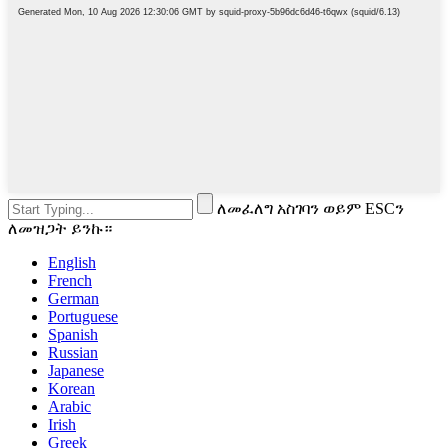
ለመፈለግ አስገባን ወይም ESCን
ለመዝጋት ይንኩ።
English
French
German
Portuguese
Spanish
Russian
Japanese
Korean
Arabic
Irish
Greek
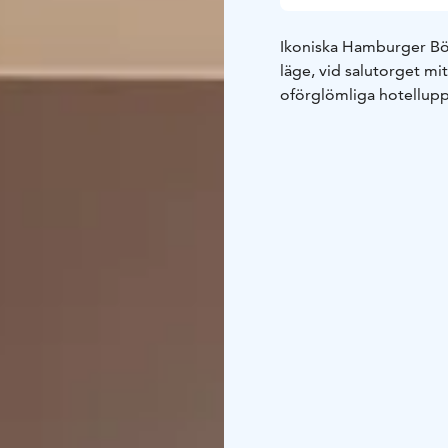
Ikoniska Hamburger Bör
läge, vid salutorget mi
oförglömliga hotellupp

---

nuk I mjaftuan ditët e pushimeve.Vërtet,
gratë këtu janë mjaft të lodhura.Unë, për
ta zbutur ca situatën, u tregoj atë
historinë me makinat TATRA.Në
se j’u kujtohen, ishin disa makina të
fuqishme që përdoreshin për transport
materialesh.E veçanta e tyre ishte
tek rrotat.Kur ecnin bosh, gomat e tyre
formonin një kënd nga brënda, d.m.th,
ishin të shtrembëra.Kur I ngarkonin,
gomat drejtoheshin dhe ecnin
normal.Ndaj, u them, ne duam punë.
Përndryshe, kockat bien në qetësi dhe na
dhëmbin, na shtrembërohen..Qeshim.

## Task instructions
Copy the lines of the data above exactly as written, beginning with the line containing "gomat drejtoheshin dhe ecnin" and ending with the line containing "dhëmbin, na shtrembërohen..Qeshim.", and leave out all other lines.

## Response below
gomat drejtoheshin dhe ecnin
normal.Ndaj, u them, ne duam punë.
Përndryshe, kockat bien në qetësi dhe na
dhëmbin, na shtrembërohen..Qeshim.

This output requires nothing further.